И все же каждый день я просыпалась с чувством, что я должна покинуть замок, словно кто-то предупреждал меня: найди какой-нибудь предлог и уезжай!
Но никогда раньше я не получала такого удовольствия от работы, как теперь; и никогда ни один дом не интересовал меня так, как замок Гейяр.
Январь выдался особенно холодным, на виноградниках трудились не покладая рук — боялись, что померзнет лоза. Во время наших с Женевьевой поездок или пеших прогулок мы часто останавливались и наблюдали за виноградарями. Иногда мы заходили к Бастидам, и как-то раз Жан-Пьер повел нас в погреба и показал нам бочонки со зреющим вином и объяснил особенности его изготовления.

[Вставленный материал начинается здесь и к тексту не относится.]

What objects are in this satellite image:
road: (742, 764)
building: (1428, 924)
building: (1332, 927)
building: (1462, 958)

Женевьева заметила, что эти глубокие погреба напоминали ей каменный мешок в замке, на что Жан-Пьер возразил, что здесь ничего и никого не забывали. Он показал нам, как в погреба поступает свет для регуляции температуры; он предупредил, что туда запрещено приносить какие-либо растения или цветы, потому что они могут испортить вкус вина.

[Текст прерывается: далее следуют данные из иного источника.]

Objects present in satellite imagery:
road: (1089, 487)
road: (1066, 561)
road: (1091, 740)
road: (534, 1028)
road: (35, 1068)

— Сколько лет этим погребам? — поинтересовалась Женевьева.
— Они существуют столько, сколько лет здесь делают вино... а это несколько столетий.

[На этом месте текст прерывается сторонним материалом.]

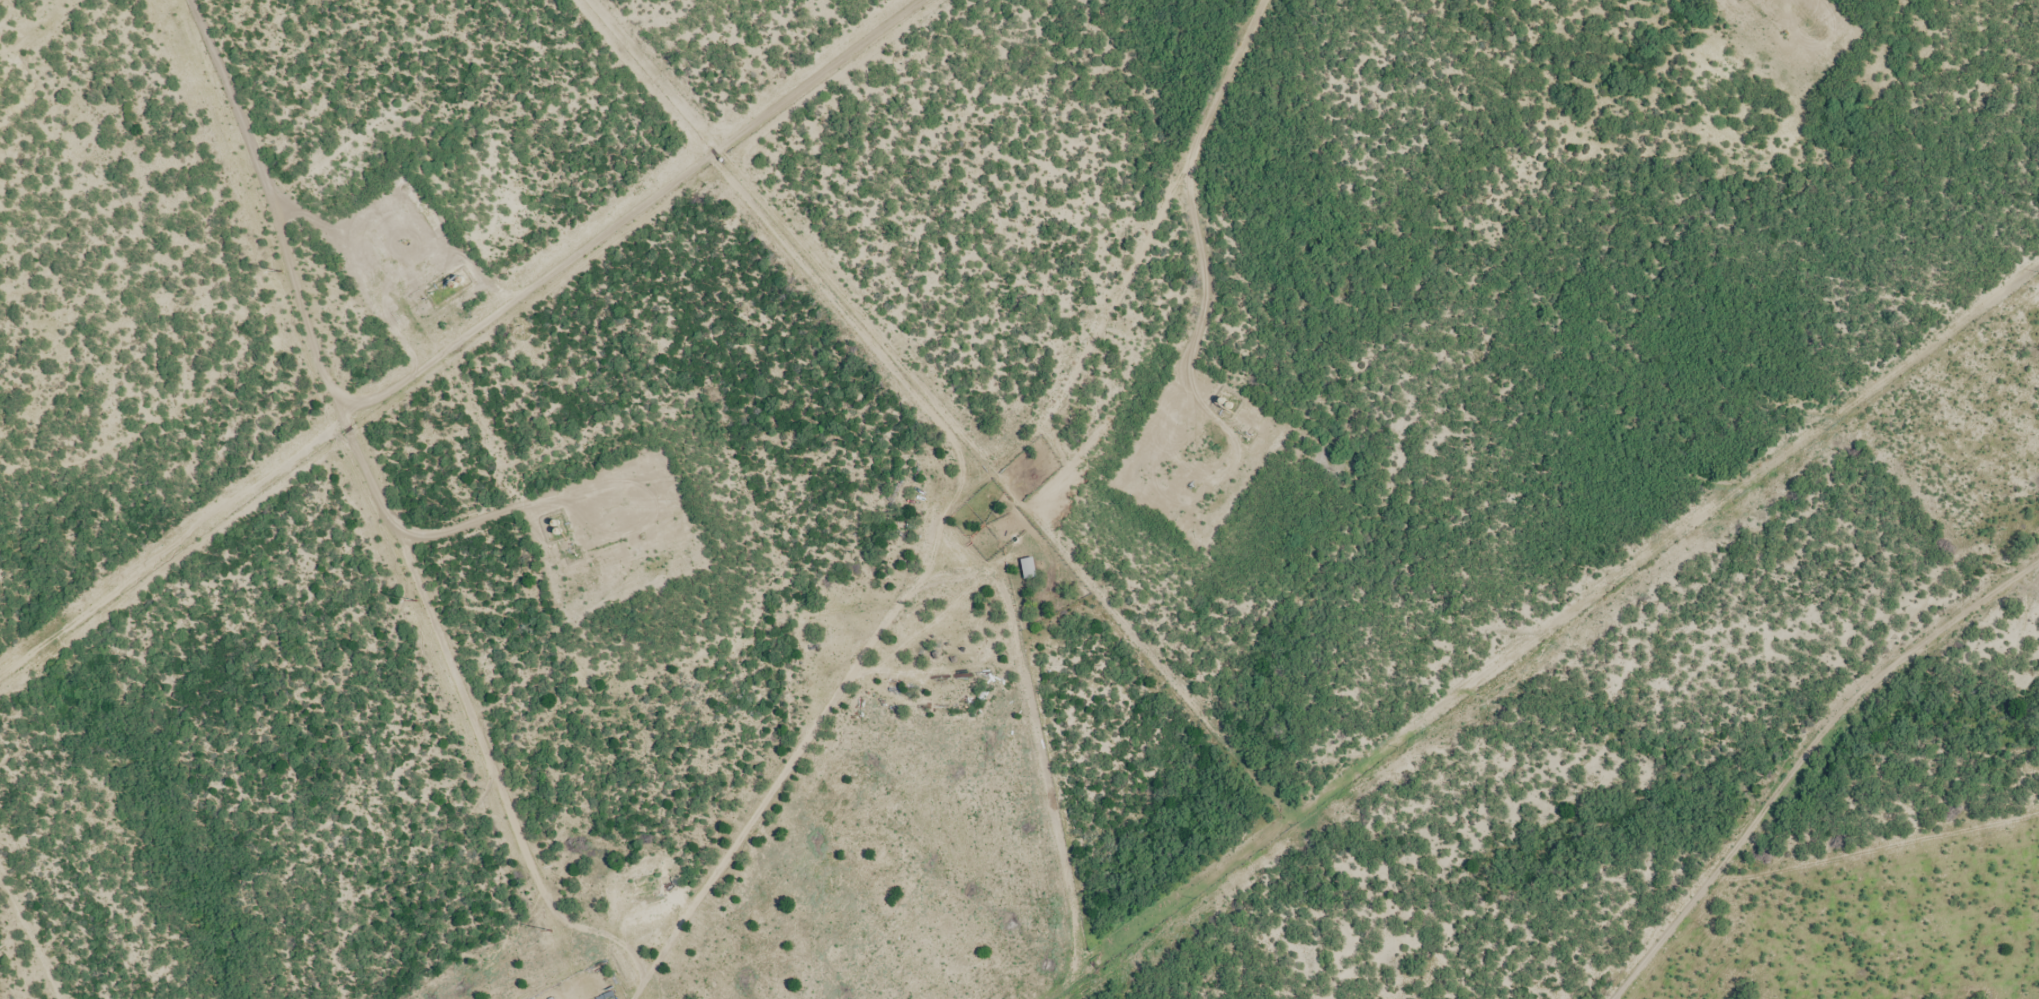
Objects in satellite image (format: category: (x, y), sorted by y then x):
power tower: (281, 272)
power tower: (416, 601)
road: (1554, 651)
road: (1806, 756)
power tower: (551, 932)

— И преуспевая в искусстве виноделия, постигая все его тонкости, — прокомментировала Женевьева, — хозяева замка бросали людей в темницы и оставляли их там умирать от голода и холода.
— Вино для ваших благородных предков было ценнее жизни их врагов, это естественно.
— Насколько я понимаю, все эти годы вино делали Бастиды.
— И кстати, из семейства Бастидов один удостоился чести стать врагом ваших предков. Его кости остались лежать в замке.
— О, Жан-Пьер! Где?
— В каменном мешке. Он был дерзок с графом де ла Таллем, его призвали в замок и никто его больше никогда не видел. Он вошел в замок, но не вышел оттуда. Представьте, его вызывают к графу. «Войдите, Бастид. Что это вы такое себе позволяете?» Смелый Бастид пытается объясниться, наивно веря, что имеет те же права, что и его хозяева; и тогда господин граф делает неуловимое движение ногой и пол разверзается... дерзкий Бастид летит вниз — туда, где уже лежат другие. Умереть от голода и холода... от ран, которые он получил во время падения. Какая разница? Он больше не доставляет беспокойства господину графу.
— Вы говорите так, словно до сих пор вне себя от возмущения, — с удивлением сказала я.